> REQUEST A
Reproduce the passage of the mirrors essay starting at "To this day, I" up to and including "in this world.".

> EXCERPT
To this day, I don’t know if that mirror is reflecting reality or if it’s distorting my image and honestly, it really doesn’t matter. All I know is I like how I see myself through that mirror.

There are many “mirrors” out there that determine how we see ourselves in this world.

Sometimes we seek the mirrors of compliments and praise from those around us, who feed our pride and make us feel better about ourselves. Other times, we tend to dwell on the negative reflection of our lives and can only see the bad in us, the shortcomings and our lack of value. Some can only see one or the other. I tend to go back and forth with this reflection. There are times I can have a highly over-inflated sense of who I am … and other times, I am sure I am the worst person that ever lived.

There’s is a wide, wide spectrum of how we can see ourselves in any given day and so many mirrors to look at when trying to measure ourselves.

Do we look at our lives through the mirror of American culture?

In that case, we may look at celebrities and their lives, leading us to either envy their wealth and popularity or feel distaste for their lifestyle. We may compare ourselves to celebrities and look in distain at our measly bank account and mundane lives. Or maybe we feel far superior because we don’t fall for the lure of materialism and success in that realm.

Do we look at our lives through the mirror of wealth and possessions?

> EXERCISE INPUT

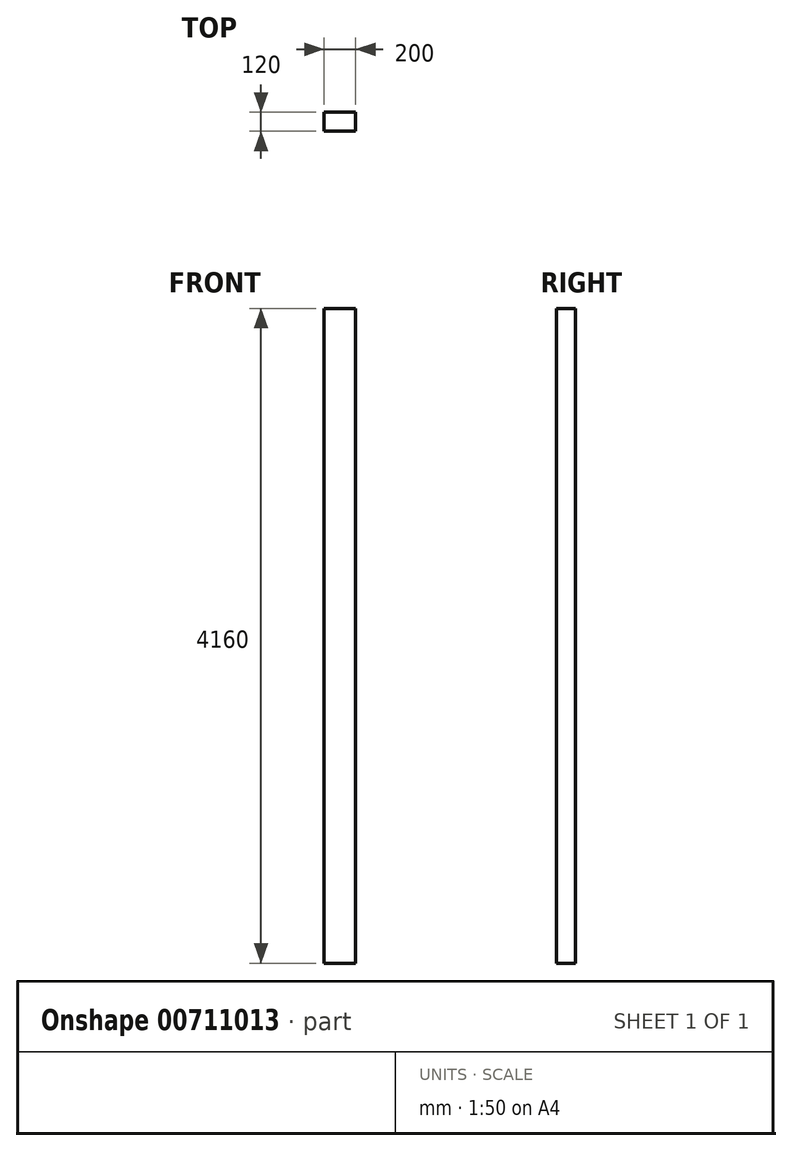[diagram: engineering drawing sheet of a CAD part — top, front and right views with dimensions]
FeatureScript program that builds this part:
annotation { "Feature Type Name" : "Feature", "Feature Type Description" : "" }
export const myFeature = defineFeature(function(context is Context, id is Id, definition is map)
    precondition{}
    {
        {
            var Q0;
            Q0=qCreatedBy(makeId("Top.planeOp"),FACE);
            var sketch = newSketch(context, id + "F0", { "sketchPlane" : qUnion([Q0])});
            skLineSegment(sketch, "E0.bottom", {"start": v(-94.09, 36.7) * mm, "end": v(105.91, 36.7) * mm});
            skLineSegment(sketch, "E0.top", {"start": v(-94.09, -83.3) * mm, "end": v(105.91, -83.3) * mm});
            skLineSegment(sketch, "E0.left", {"start": v(-94.09, 36.7) * mm, "end": v(-94.09, -83.3) * mm});
            skLineSegment(sketch, "E0.right", {"start": v(105.91, 36.7) * mm, "end": v(105.91, -83.3) * mm});
            skSolve(sketch);
        }
        {
            var Q0;
            Q0=makeQuery(id+"F0.imprint","IMPRINT",FACE,{"disambiguationData":[TD([[makeQuery(id+"F0.imprint","IMPRINT",EDGE,{"derivedFrom":sQuery(id+"F0.wireOp",EDGE,"E0.bottom")}),-1.0]])]});
            extrude(context, id + "F1", {"entities" : qUnion([Q0]), "depth" : 4160 * mm, "offsetDistance" : 25 * mm});
        }
    });
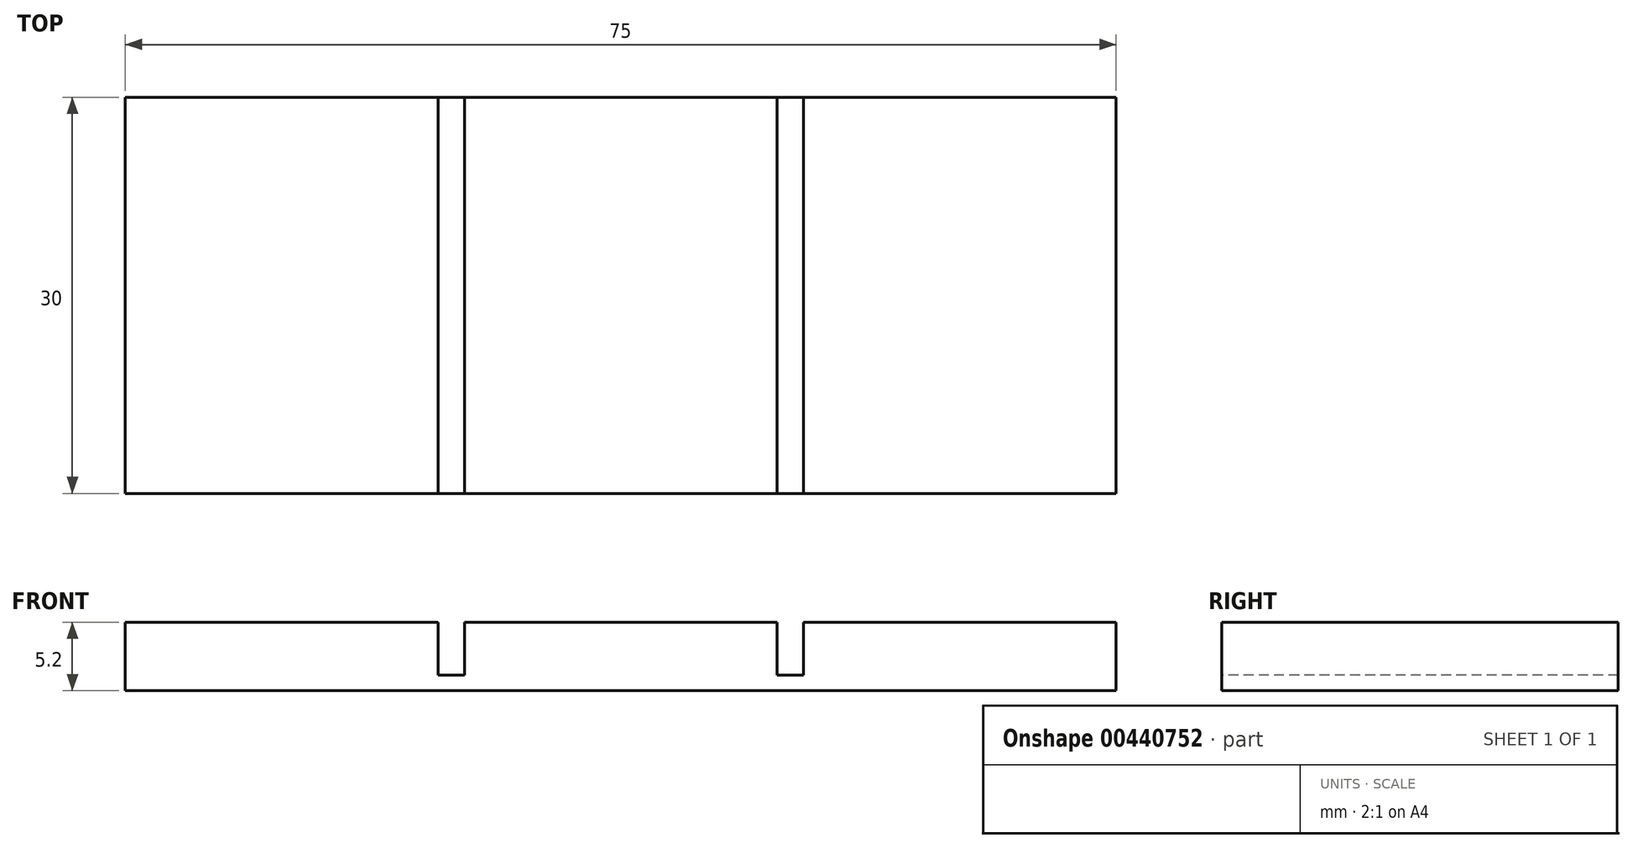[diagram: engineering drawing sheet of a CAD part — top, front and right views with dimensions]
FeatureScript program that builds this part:
annotation { "Feature Type Name" : "Feature", "Feature Type Description" : "" }
export const myFeature = defineFeature(function(context is Context, id is Id, definition is map)
    precondition{}
    {
        {
            var Q0;
            Q0=qCreatedBy(makeId("Top.planeOp"),FACE);
            var sketch = newSketch(context, id + "F0", { "sketchPlane" : qUnion([Q0])});
            skLineSegment(sketch, "E0.bottom", {"start": v(0, 0) * mm, "end": v(75, 0) * mm});
            skLineSegment(sketch, "E0.top", {"start": v(0, 30) * mm, "end": v(75, 30) * mm});
            skLineSegment(sketch, "E0.left", {"start": v(0, 0) * mm, "end": v(0, 30) * mm});
            skLineSegment(sketch, "E0.right", {"start": v(75, 0) * mm, "end": v(75, 30) * mm});
            skSolve(sketch);
        }
        {
            var Q0;
            Q0=makeQuery(id+"F0.imprint","IMPRINT",FACE,{"disambiguationData":[TD([[makeQuery(id+"F0.imprint","IMPRINT",EDGE,{"derivedFrom":sQuery(id+"F0.wireOp",EDGE,"E0.bottom")}),1.0]])]});
            extrude(context, id + "F1", {"entities" : qUnion([Q0]), "depth" : 1.2 * mm});
        }
        {
            var Q0;
            Q0=makeQuery(id+"F1.opExtrude","CAP_FACE",FACE,{"disambiguationData":[OSD([sQuery(id+"F0.wireOp",EDGE,"E0.bottom"),sQuery(id+"F0.wireOp",EDGE,"E0.top"),sQuery(id+"F0.wireOp",EDGE,"E0.left"),sQuery(id+"F0.wireOp",EDGE,"E0.right")])],"isStart":false});
            var sketch = newSketch(context, id + "F2", { "sketchPlane" : qUnion([Q0])});
            skLineSegment(sketch, "E1.bottom", {"start": v(0, 0) * mm, "end": v(23.67, 0) * mm});
            skLineSegment(sketch, "E1.top", {"start": v(0, 30) * mm, "end": v(23.67, 30) * mm});
            skLineSegment(sketch, "E1.left", {"start": v(0, 0) * mm, "end": v(0, 30) * mm});
            skLineSegment(sketch, "E1.right", {"start": v(23.67, 0) * mm, "end": v(23.67, 30) * mm});
            skLineSegment(sketch, "E2.bottom", {"start": v(25.67, 30) * mm, "end": v(49.33, 30) * mm});
            skLineSegment(sketch, "E2.top", {"start": v(25.67, 0) * mm, "end": v(49.33, 0) * mm});
            skLineSegment(sketch, "E2.left", {"start": v(25.67, 30) * mm, "end": v(25.67, 0) * mm});
            skLineSegment(sketch, "E2.right", {"start": v(49.33, 30) * mm, "end": v(49.33, 0) * mm});
            skLineSegment(sketch, "E3.bottom", {"start": v(75, 30) * mm, "end": v(51.33, 30) * mm});
            skLineSegment(sketch, "E3.top", {"start": v(75, 0) * mm, "end": v(51.33, 0) * mm});
            skLineSegment(sketch, "E3.left", {"start": v(75, 30) * mm, "end": v(75, 0) * mm});
            skLineSegment(sketch, "E3.right", {"start": v(51.33, 30) * mm, "end": v(51.33, 0) * mm});
            skSolve(sketch);
        }
        {
            var Q0;
            Q0=qSketchRegion(id+"F2",true);
            extrude(context, id + "F3", {"entities" : qUnion([Q0]), "operationType" : NewBodyOperationType.ADD, "depth" : 4 * mm});
        }
    });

> REQUEST B
Identify each line in the records that contains the string "derivedFrom", matching case exactly.

> TASK ANSWER A
To this day, I don’t know if that mirror is reflecting reality or if it’s distorting my image and honestly, it really doesn’t matter. All I know is I like how I see myself through that mirror.

There are many “mirrors” out there that determine how we see ourselves in this world.

> TASK ANSWER B
            Q0=makeQuery(id+"F0.imprint","IMPRINT",FACE,{"disambiguationData":[TD([[makeQuery(id+"F0.imprint","IMPRINT",EDGE,{"derivedFrom":sQuery(id+"F0.wireOp",EDGE,"E0.bottom")}),-1.0]])]});
            Q0=makeQuery(id+"F0.imprint","IMPRINT",FACE,{"disambiguationData":[TD([[makeQuery(id+"F0.imprint","IMPRINT",EDGE,{"derivedFrom":sQuery(id+"F0.wireOp",EDGE,"E0.bottom")}),1.0]])]});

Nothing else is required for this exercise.